Mohammad Abrar Chowdhury


2023

pdf
BanglaCHQ-Summ: An Abstractive Summarization Dataset for Medical Queries in Bangla Conversational Speech
Alvi Khan | Fida Kamal | Mohammad Abrar Chowdhury | Tasnim Ahmed | Md Tahmid Rahman Laskar | Sabbir Ahmed
Proceedings of the First Workshop on Bangla Language Processing (BLP-2023)
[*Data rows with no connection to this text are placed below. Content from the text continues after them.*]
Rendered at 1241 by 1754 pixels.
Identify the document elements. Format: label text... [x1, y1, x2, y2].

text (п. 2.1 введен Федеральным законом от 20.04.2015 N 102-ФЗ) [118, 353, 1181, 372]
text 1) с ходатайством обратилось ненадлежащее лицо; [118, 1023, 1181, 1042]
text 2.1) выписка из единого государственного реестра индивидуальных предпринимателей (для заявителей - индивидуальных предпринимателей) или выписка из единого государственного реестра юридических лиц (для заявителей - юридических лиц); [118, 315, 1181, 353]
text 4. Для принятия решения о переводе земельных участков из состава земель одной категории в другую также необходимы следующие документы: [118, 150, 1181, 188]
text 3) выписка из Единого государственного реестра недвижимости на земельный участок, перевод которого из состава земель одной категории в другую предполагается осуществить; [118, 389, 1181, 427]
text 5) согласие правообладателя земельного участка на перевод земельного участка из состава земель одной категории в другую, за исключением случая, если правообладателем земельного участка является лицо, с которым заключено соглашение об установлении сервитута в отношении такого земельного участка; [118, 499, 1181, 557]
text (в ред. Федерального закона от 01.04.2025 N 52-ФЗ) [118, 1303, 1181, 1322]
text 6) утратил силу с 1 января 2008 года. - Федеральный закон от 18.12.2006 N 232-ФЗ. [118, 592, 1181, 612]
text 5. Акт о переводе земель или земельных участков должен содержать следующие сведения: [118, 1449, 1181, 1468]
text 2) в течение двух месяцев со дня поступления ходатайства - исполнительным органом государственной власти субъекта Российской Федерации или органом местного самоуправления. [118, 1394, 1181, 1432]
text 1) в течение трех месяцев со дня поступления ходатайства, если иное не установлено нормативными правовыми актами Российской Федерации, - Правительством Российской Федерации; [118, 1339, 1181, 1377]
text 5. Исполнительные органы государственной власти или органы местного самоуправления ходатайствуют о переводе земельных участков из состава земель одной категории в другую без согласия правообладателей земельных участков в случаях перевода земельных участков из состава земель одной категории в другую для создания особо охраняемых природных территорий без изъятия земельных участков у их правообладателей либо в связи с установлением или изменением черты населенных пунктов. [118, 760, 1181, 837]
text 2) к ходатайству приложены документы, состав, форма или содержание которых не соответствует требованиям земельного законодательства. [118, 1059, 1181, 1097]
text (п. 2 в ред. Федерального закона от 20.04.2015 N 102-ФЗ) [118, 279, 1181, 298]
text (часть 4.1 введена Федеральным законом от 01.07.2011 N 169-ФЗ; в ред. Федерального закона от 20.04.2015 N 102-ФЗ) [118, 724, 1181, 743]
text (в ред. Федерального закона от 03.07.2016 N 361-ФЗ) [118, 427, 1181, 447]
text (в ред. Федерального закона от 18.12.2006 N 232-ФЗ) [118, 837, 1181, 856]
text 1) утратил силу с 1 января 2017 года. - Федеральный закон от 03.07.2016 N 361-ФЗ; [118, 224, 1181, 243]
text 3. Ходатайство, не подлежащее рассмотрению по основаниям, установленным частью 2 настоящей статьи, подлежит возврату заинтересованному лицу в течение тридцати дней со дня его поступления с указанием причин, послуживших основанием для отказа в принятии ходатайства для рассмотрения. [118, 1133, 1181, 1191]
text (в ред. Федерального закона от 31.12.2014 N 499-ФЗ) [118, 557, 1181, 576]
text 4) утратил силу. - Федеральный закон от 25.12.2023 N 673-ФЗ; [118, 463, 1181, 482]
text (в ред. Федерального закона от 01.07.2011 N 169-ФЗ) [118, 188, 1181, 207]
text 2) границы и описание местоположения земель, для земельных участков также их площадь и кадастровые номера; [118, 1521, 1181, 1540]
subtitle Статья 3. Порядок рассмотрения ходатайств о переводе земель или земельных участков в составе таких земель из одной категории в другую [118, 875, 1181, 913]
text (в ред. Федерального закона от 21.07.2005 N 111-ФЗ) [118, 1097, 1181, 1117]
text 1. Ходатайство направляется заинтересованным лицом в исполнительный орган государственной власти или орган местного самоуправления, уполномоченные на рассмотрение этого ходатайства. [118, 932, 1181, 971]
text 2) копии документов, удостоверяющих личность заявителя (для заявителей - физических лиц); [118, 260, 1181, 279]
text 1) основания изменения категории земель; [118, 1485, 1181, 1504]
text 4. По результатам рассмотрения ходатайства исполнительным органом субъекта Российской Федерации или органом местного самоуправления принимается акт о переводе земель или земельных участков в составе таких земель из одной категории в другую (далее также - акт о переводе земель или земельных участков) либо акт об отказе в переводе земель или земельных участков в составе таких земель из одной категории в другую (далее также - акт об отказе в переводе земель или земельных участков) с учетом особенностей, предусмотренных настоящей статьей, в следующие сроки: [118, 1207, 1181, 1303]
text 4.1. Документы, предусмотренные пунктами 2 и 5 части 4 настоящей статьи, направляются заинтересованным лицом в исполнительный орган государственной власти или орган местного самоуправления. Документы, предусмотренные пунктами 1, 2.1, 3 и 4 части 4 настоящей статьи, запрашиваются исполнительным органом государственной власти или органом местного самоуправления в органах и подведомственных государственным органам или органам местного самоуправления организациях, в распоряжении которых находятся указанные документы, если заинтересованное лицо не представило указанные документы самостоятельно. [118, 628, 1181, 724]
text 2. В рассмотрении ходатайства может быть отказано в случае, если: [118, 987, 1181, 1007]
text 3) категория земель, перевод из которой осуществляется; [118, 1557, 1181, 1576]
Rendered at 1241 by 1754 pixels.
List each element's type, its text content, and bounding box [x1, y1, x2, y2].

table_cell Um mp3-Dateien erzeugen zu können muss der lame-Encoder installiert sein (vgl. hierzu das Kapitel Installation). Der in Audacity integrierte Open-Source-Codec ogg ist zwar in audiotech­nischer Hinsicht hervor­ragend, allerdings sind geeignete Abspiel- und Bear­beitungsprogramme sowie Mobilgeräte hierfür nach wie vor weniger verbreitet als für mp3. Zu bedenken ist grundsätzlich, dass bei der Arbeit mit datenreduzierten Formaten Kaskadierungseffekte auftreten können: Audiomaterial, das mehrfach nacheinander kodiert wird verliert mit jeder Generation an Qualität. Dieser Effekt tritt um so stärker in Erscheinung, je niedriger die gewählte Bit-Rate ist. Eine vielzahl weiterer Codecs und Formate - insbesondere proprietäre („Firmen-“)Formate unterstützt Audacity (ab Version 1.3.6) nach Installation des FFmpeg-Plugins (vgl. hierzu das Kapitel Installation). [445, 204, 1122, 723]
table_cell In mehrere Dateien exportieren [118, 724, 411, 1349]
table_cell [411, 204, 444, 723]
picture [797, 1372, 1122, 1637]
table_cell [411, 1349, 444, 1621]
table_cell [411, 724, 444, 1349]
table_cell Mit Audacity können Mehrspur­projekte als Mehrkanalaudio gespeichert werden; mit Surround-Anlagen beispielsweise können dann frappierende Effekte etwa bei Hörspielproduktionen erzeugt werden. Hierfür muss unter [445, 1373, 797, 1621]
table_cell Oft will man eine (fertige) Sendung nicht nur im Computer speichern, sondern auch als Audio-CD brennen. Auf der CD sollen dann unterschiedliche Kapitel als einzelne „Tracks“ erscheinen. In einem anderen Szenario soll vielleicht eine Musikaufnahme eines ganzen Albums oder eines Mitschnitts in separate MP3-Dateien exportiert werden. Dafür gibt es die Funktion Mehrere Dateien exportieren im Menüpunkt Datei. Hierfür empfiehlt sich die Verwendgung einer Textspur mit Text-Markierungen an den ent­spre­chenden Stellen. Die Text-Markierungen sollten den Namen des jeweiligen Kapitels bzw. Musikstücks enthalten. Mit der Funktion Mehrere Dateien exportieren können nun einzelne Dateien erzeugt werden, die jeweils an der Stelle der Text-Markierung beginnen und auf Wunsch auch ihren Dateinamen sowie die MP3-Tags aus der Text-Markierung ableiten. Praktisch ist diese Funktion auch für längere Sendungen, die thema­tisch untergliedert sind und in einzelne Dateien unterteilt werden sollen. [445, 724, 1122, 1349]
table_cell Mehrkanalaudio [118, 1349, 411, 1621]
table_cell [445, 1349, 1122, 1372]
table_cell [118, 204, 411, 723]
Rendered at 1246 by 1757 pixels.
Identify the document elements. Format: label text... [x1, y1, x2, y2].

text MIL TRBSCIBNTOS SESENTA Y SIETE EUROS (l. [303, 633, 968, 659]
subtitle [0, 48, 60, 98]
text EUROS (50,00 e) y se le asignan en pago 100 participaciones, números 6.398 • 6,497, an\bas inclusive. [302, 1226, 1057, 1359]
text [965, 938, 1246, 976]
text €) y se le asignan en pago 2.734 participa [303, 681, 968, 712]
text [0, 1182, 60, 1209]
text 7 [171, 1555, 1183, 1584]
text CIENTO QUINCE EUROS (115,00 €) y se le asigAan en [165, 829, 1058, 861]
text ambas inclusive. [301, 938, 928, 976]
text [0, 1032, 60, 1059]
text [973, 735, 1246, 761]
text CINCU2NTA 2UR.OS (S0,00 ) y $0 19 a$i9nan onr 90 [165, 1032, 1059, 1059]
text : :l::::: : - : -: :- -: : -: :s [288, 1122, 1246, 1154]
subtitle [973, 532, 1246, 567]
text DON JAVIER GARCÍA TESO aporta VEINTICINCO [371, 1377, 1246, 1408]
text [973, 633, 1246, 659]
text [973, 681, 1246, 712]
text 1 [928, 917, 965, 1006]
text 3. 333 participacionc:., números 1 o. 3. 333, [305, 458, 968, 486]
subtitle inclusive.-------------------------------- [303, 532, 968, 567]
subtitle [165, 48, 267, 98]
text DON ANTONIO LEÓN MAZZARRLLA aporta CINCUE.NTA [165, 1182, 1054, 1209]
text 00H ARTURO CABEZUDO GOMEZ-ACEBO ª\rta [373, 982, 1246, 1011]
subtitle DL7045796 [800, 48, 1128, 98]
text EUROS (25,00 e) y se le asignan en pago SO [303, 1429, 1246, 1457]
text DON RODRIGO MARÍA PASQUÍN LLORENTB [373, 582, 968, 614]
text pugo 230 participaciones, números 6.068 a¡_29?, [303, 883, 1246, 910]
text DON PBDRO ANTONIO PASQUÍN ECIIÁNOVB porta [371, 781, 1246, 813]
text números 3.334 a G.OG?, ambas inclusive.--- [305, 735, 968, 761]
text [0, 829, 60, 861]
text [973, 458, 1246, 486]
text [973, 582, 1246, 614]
Online health consultation is steadily gaining popularity as a platform for patients to discuss their medical health inquiries, known as Consumer Health Questions (CHQs). The emergence of the COVID-19 pandemic has also led to a surge in the use of such platforms, creating a significant burden for the limited number of healthcare professionals attempting to respond to the influx of questions. Abstractive text summarization is a promising solution to this challenge, since shortening CHQs to only the information essential to answering them reduces the amount of time spent parsing unnecessary information. The summarization process can also serve as an intermediate step towards the eventual development of an automated medical question-answering system. This paper presents ‘BanglaCHQ-Summ’, the first CHQ summarization dataset for the Bangla language, consisting of 2,350 question-summary pairs. It is benchmarked on state-of-the-art Bangla and multilingual text generation models, with the best-performing model, BanglaT5, achieving a ROUGE-L score of 48.35%. In addition, we address the limitations of existing automatic metrics for summarization by conducting a human evaluation. The dataset and all relevant code used in this work have been made publicly available.